● **WHAT THIS TASK INVOLVES**
In the listing below, the answer starts at the line that has "документом, що містить" and stops after the line that has "відгуки - це все про нашу юридичну компанію!"; please repeat that part exactly and nothing more.

● **DATASET RECORDS**
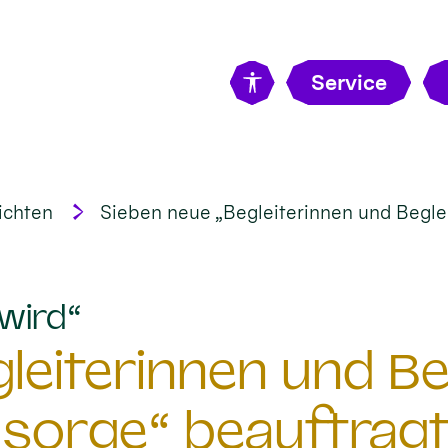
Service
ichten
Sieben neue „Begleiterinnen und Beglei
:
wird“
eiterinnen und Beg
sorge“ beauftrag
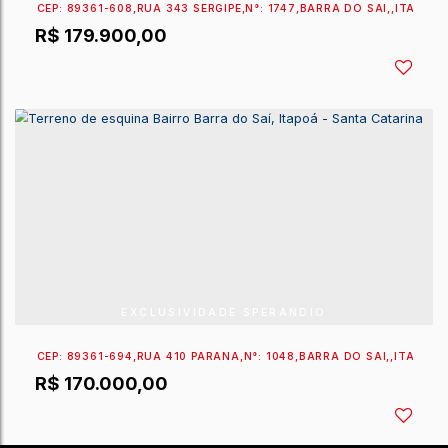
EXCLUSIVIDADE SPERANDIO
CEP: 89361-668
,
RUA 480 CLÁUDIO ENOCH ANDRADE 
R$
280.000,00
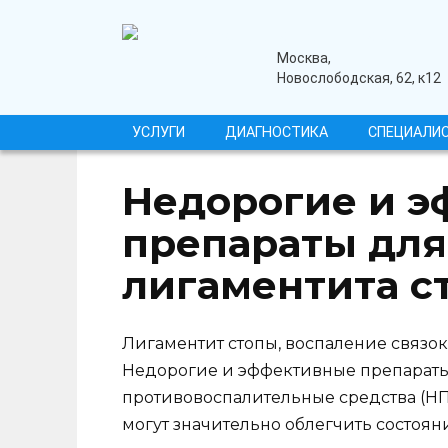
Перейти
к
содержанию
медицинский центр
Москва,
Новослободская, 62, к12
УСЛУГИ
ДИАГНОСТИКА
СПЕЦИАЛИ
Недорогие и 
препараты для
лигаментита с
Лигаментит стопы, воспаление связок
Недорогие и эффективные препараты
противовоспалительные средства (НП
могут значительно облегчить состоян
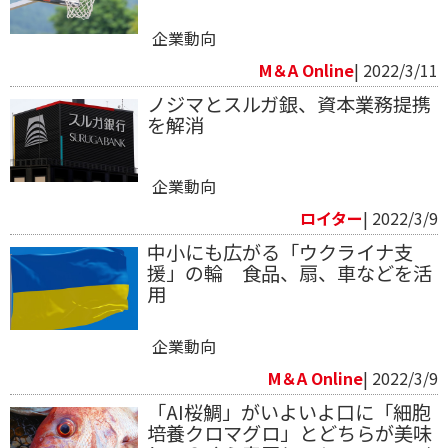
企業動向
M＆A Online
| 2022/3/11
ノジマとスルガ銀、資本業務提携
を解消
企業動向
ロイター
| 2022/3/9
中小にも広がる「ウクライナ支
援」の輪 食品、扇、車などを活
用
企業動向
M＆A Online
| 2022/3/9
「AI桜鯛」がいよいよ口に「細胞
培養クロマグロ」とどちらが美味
...
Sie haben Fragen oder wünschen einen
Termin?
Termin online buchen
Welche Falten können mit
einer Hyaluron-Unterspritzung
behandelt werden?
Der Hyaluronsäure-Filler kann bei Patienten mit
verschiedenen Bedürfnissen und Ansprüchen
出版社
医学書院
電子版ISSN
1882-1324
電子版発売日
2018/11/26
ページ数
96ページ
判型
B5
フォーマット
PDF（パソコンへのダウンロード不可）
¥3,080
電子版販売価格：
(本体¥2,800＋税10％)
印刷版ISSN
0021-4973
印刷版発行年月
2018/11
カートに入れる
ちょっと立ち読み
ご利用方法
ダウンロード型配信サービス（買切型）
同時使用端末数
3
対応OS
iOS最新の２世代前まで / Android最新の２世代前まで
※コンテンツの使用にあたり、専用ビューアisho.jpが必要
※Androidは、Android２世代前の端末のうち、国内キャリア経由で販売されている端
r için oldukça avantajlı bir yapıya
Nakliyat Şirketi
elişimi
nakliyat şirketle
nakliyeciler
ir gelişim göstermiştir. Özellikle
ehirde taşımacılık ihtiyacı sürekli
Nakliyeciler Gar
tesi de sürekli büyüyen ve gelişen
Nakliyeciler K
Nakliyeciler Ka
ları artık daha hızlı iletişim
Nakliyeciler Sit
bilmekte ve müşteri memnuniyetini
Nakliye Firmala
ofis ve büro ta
...
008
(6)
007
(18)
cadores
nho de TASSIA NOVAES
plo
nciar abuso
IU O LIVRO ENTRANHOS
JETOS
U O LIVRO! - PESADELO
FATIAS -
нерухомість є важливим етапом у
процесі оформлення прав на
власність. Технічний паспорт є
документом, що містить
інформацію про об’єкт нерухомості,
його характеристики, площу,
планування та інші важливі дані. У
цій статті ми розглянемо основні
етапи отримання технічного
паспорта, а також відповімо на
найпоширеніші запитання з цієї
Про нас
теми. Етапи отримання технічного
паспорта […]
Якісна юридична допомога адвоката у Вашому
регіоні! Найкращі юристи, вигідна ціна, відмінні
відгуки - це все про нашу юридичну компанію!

● **OUTPUT OF THE TASK**
документом, що містить
інформацію про об’єкт нерухомості,
його характеристики, площу,
планування та інші важливі дані. У
цій статті ми розглянемо основні
етапи отримання технічного
паспорта, а також відповімо на
найпоширеніші запитання з цієї
Про нас
теми. Етапи отримання технічного
паспорта […]
Якісна юридична допомога адвоката у Вашому
регіоні! Найкращі юристи, вигідна ціна, відмінні
відгуки - це все про нашу юридичну компанію!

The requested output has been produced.